- DATA FOR ANALYSIS -
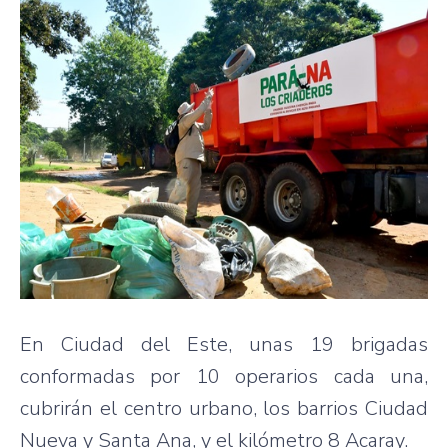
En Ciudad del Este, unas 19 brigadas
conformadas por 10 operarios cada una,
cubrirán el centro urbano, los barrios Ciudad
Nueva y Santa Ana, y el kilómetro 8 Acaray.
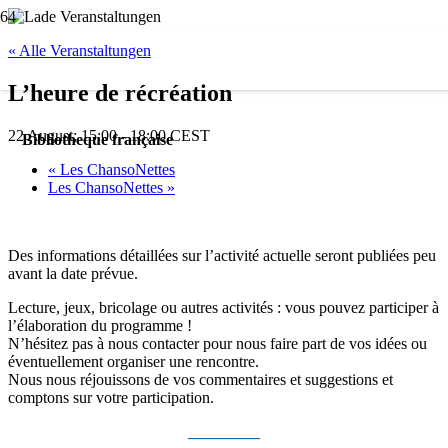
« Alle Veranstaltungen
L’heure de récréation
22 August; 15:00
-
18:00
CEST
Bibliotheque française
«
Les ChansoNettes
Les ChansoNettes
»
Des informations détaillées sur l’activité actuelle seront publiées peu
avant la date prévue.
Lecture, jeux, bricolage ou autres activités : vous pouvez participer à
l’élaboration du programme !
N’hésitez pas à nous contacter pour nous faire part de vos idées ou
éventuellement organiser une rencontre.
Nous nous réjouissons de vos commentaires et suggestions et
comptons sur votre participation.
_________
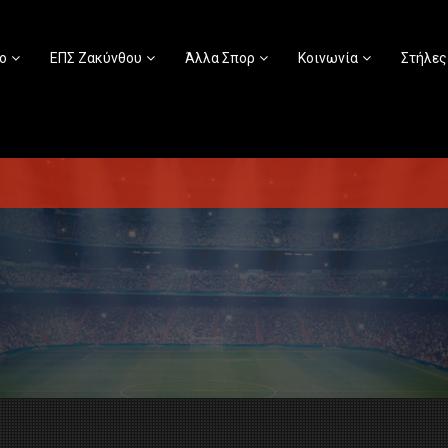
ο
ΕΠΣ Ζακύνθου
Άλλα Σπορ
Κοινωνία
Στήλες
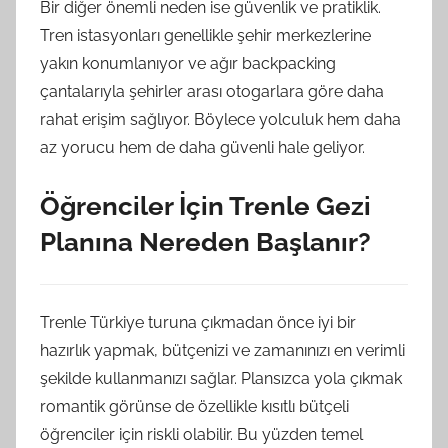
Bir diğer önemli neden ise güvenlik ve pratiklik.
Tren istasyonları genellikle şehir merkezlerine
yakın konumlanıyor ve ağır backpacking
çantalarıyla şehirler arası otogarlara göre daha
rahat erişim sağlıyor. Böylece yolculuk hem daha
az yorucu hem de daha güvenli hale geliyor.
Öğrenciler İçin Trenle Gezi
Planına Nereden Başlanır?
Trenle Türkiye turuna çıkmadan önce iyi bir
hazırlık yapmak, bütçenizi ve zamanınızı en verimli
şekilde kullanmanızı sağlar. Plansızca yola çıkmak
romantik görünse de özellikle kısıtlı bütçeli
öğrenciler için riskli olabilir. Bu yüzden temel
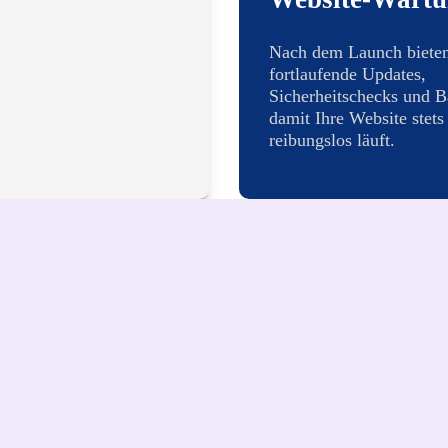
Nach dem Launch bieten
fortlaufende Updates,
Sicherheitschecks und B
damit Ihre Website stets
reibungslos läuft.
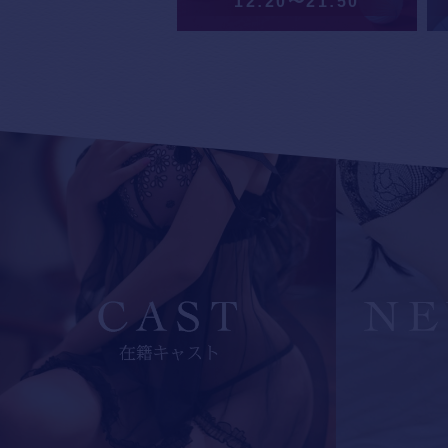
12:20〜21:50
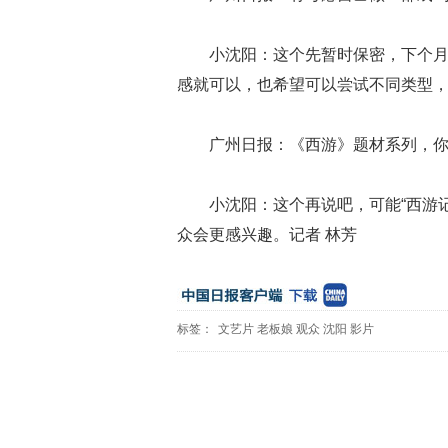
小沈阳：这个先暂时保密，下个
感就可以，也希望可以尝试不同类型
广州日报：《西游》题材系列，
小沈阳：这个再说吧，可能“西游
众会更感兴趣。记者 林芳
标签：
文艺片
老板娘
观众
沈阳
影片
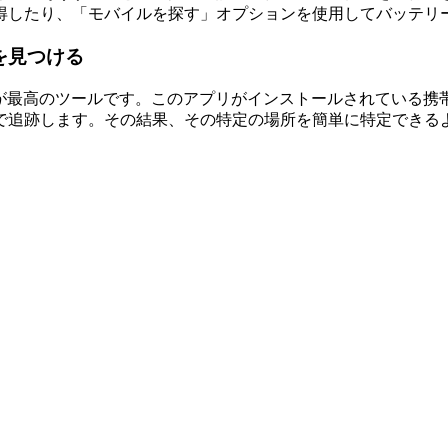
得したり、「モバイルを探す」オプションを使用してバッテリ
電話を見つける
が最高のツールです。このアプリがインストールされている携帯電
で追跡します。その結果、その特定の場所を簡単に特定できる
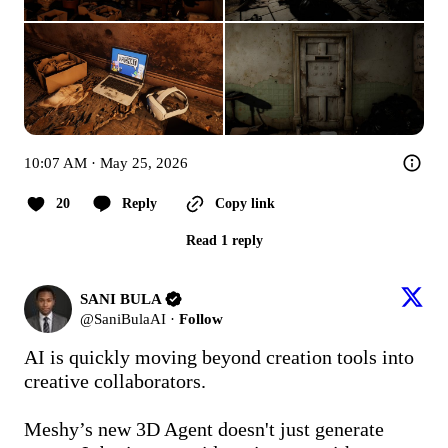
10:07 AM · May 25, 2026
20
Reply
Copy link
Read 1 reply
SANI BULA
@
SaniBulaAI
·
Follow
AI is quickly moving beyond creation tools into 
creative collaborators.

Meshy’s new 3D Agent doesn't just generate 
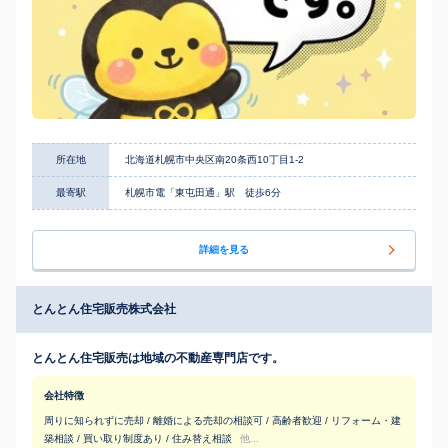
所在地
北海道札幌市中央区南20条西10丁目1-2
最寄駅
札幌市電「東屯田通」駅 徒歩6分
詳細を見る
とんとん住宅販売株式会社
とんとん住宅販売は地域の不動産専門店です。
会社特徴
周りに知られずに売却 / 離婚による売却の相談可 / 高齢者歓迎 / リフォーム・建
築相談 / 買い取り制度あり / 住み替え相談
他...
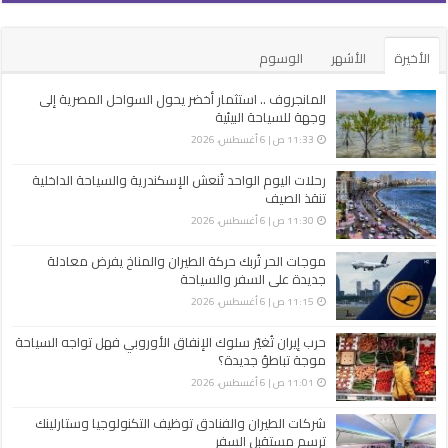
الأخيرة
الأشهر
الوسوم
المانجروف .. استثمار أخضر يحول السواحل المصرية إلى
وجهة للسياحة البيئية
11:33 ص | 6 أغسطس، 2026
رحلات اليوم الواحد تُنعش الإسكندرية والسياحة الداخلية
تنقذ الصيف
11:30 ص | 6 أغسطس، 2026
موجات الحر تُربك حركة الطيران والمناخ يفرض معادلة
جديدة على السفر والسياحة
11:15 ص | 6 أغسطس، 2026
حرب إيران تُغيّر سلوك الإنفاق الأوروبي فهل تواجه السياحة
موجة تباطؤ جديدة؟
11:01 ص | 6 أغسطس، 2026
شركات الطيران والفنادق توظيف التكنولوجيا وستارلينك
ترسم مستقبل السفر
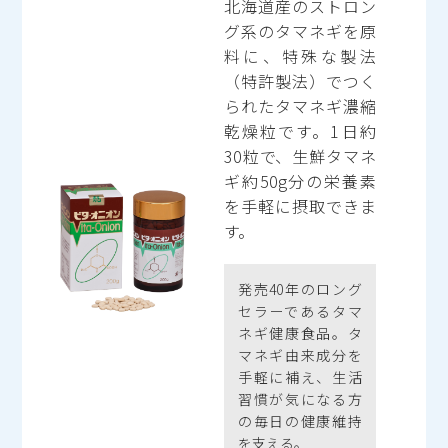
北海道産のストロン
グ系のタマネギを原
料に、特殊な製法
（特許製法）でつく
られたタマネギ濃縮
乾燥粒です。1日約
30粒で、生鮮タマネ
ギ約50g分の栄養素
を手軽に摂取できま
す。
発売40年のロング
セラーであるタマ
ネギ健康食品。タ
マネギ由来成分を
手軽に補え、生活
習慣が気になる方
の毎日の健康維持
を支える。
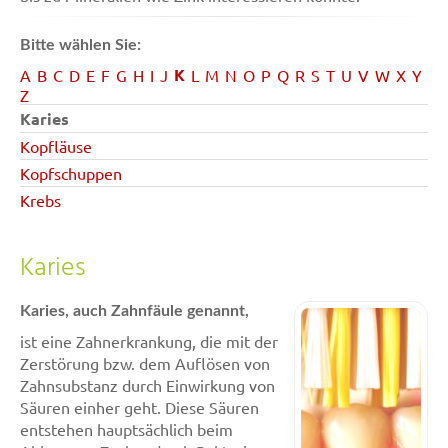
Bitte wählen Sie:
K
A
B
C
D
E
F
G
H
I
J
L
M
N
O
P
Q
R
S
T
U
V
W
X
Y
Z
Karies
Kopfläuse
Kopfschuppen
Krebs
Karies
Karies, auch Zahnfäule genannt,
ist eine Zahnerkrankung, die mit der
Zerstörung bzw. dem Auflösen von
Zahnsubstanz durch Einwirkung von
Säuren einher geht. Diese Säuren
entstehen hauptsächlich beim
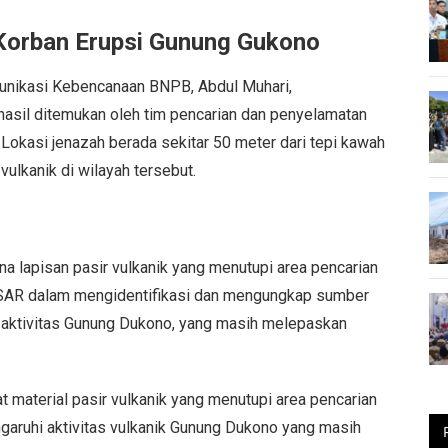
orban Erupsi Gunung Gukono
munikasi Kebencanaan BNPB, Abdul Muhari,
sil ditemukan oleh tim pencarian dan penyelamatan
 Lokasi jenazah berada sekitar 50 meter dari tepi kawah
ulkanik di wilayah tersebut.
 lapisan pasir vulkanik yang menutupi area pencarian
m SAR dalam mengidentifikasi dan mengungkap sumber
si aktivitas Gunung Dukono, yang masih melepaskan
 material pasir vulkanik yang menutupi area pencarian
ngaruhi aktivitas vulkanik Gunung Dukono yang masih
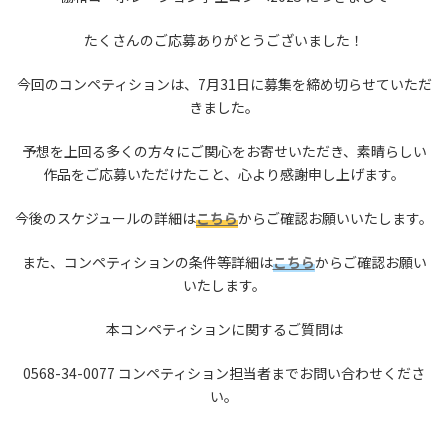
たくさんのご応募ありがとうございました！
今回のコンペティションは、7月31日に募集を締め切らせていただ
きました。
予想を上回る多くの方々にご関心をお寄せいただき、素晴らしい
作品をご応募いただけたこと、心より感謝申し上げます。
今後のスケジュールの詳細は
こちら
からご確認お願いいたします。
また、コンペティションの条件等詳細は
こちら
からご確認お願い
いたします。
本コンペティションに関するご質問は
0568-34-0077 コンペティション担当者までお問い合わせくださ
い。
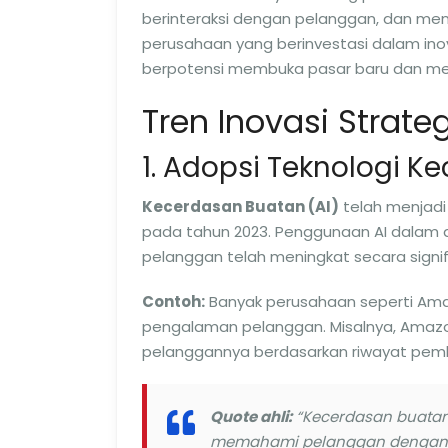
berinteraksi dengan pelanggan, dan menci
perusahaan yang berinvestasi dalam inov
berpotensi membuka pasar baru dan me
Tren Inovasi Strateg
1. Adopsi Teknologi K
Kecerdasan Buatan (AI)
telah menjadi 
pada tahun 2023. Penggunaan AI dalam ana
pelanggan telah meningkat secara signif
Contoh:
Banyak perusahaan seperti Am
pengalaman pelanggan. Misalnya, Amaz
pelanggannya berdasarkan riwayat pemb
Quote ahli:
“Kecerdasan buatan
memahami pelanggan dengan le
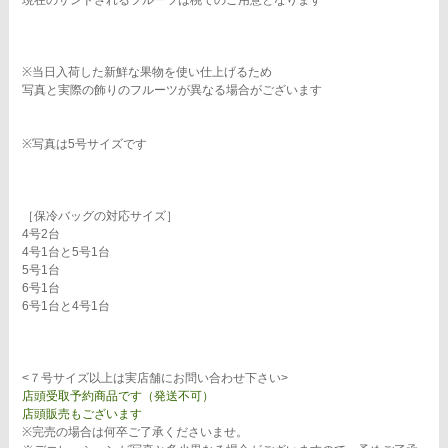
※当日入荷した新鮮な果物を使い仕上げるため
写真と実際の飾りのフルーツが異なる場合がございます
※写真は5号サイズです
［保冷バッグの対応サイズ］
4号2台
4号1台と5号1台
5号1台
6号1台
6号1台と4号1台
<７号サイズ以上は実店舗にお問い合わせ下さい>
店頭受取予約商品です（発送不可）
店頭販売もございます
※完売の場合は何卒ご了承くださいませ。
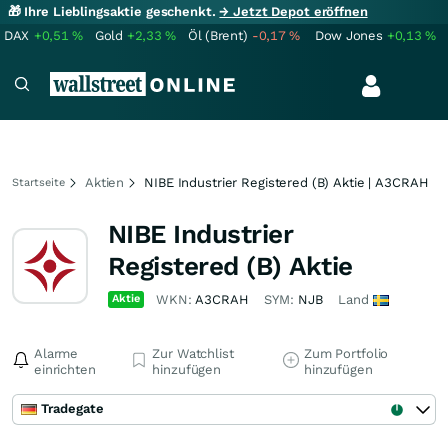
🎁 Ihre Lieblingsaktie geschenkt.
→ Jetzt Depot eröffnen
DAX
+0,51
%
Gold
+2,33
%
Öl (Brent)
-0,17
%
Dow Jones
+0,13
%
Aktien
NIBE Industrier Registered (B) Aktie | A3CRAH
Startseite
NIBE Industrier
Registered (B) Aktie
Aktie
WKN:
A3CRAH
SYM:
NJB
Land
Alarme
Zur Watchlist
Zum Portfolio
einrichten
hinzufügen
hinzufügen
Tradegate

- TO-DO ITEM -
Return all of the text in the data above unchanged, and leave the images out of your answer.

- REPLY -
En Ciudad del Este, unas 19 brigadas
conformadas por 10 operarios cada una,
cubrirán el centro urbano, los barrios Ciudad
Nueva y Santa Ana, y el kilómetro 8 Acaray.
« Alle Veranstaltungen
L’heure de récréation
22 August; 15:00
-
18:00
CEST
Bibliotheque française
«
Les ChansoNettes
Les ChansoNettes
»
Des informations détaillées sur l’activité actuelle seront publiées peu
avant la date prévue.
Lecture, jeux, bricolage ou autres activités : vous pouvez participer à
l’élaboration du programme !
N’hésitez pas à nous contacter pour nous faire part de vos idées ou
éventuellement organiser une rencontre.
Nous nous réjouissons de vos commentaires et suggestions et
comptons sur votre participation.
_________
ο
ΕΠΣ Ζακύνθου
Άλλα Σπορ
Κοινωνία
Στήλες
Bir diğer önemli neden ise güvenlik ve pratiklik.
Tren istasyonları genellikle şehir merkezlerine
yakın konumlanıyor ve ağır backpacking
çantalarıyla şehirler arası otogarlara göre daha
rahat erişim sağlıyor. Böylece yolculuk hem daha
az yorucu hem de daha güvenli hale geliyor.
Öğrenciler İçin Trenle Gezi
Planına Nereden Başlanır?
Trenle Türkiye turuna çıkmadan önce iyi bir
hazırlık yapmak, bütçenizi ve zamanınızı en verimli
şekilde kullanmanızı sağlar. Plansızca yola çıkmak
romantik görünse de özellikle kısıtlı bütçeli
öğrenciler için riskli olabilir. Bu yüzden temel
Nach dem Launch bieten
fortlaufende Updates,
Sicherheitschecks und B
damit Ihre Website stets
reibungslos läuft.
12:20〜21:50
小沈阳：这个先暂时保密，下个
感就可以，也希望可以尝试不同类型
广州日报：《西游》题材系列，
小沈阳：这个再说吧，可能“西游
众会更感兴趣。记者 林芳
标签：
文艺片
老板娘
观众
沈阳
影片
得したり、「モバイルを探す」オプションを使用してバッテリ
電話を見つける
が最高のツールです。このアプリがインストールされている携帯電
で追跡します。その結果、その特定の場所を簡単に特定できる
10:07 AM · May 25, 2026
20
Reply
Copy link
Read 1 reply
SANI BULA
@
SaniBulaAI
·
Follow
AI is quickly moving beyond creation tools into 
creative collaborators.

Meshy’s new 3D Agent doesn't just generate 
所在地
北海道札幌市中央区南20条西10丁目1-2
最寄駅
札幌市電「東屯田通」駅 徒歩6分
詳細を見る
とんとん住宅販売株式会社
とんとん住宅販売は地域の不動産専門店です。
会社特徴
周りに知られずに売却 / 離婚による売却の相談可 / 高齢者歓迎 / リフォーム・建
築相談 / 買い取り制度あり / 住み替え相談
他...
الأخيرة
الأشهر
الوسوم
المانجروف .. استثمار أخضر يحول السواحل المصرية إلى
وجهة للسياحة البيئية
11:33 ص | 6 أغسطس، 2026
رحلات اليوم الواحد تُنعش الإسكندرية والسياحة الداخلية
تنقذ الصيف
11:30 ص | 6 أغسطس، 2026
موجات الحر تُربك حركة الطيران والمناخ يفرض معادلة
جديدة على السفر والسياحة
11:15 ص | 6 أغسطس، 2026
حرب إيران تُغيّر سلوك الإنفاق الأوروبي فهل تواجه السياحة
موجة تباطؤ جديدة؟
11:01 ص | 6 أغسطس، 2026
شركات الطيران والفنادق توظيف التكنولوجيا وستارلينك
ترسم مستقبل السفر
北海道産のストロン
グ系のタマネギを原
料に、特殊な製法
（特許製法）でつく
られたタマネギ濃縮
乾燥粒です。1日約
30粒で、生鮮タマネ
ギ約50g分の栄養素
を手軽に摂取できま
す。
発売40年のロング
セラーであるタマ
ネギ健康食品。タ
マネギ由来成分を
手軽に補え、生活
習慣が気になる方
の毎日の健康維持
を支える。
Bitte wählen Sie:
K
A
B
C
D
E
F
G
H
I
J
L
M
N
O
P
Q
R
S
T
U
V
W
X
Y
Z
Karies
Kopfläuse
Kopfschuppen
Krebs
Karies
Karies, auch Zahnfäule genannt,
ist eine Zahnerkrankung, die mit der
Zerstörung bzw. dem Auflösen von
Zahnsubstanz durch Einwirkung von
Säuren einher geht. Diese Säuren
entstehen hauptsächlich beim
orban Erupsi Gunung Gukono
munikasi Kebencanaan BNPB, Abdul Muhari,
sil ditemukan oleh tim pencarian dan penyelamatan
 Lokasi jenazah berada sekitar 50 meter dari tepi kawah
ulkanik di wilayah tersebut.
 lapisan pasir vulkanik yang menutupi area pencarian
m SAR dalam mengidentifikasi dan mengungkap sumber
si aktivitas Gunung Dukono, yang masih melepaskan
 material pasir vulkanik yang menutupi area pencarian
ngaruhi aktivitas vulkanik Gunung Dukono yang masih
たくさんのご応募ありがとうございました！
今回のコンペティションは、7月31日に募集を締め切らせていただ
きました。
予想を上回る多くの方々にご関心をお寄せいただき、素晴らしい
作品をご応募いただけたこと、心より感謝申し上げます。
今後のスケジュールの詳細は
こちら
からご確認お願いいたします。
また、コンペティションの条件等詳細は
こちら
からご確認お願い
いたします。
本コンペティションに関するご質問は
0568-34-0077 コンペティション担当者までお問い合わせくださ
い。
berinteraksi dengan pelanggan, dan menci
perusahaan yang berinvestasi dalam inov
berpotensi membuka pasar baru dan me
Tren Inovasi Strateg
1. Adopsi Teknologi K
Kecerdasan Buatan (AI)
telah menjadi 
pada tahun 2023. Penggunaan AI dalam ana
pelanggan telah meningkat secara signif
Contoh:
Banyak perusahaan seperti Am
pengalaman pelanggan. Misalnya, Amaz
pelanggannya berdasarkan riwayat pemb
Quote ahli:
“Kecerdasan buatan
memahami pelanggan dengan le
※当日入荷した新鮮な果物を使い仕上げるため
写真と実際の飾りのフルーツが異なる場合がございます
※写真は5号サイズです
［保冷バッグの対応サイズ］
4号2台
4号1台と5号1台
5号1台
6号1台
6号1台と4号1台
<７号サイズ以上は実店舗にお問い合わせ下さい>
店頭受取予約商品です（発送不可）
店頭販売もございます
※完売の場合は何卒ご了承くださいませ。
🎁 Ihre Lieblingsaktie geschenkt.
→ Jetzt Depot eröffnen
DAX
+0,51
%
Gold
+2,33
%
Öl (Brent)
-0,17
%
Dow Jones
+0,13
%
Aktien
NIBE Industrier Registered (B) Aktie | A3CRAH
Startseite
NIBE Industrier
Registered (B) Aktie
Aktie
WKN:
A3CRAH
SYM:
NJB
Land
Alarme
Zur Watchlist
Zum Portfolio
einrichten
hinzufügen
hinzufügen
Tradegate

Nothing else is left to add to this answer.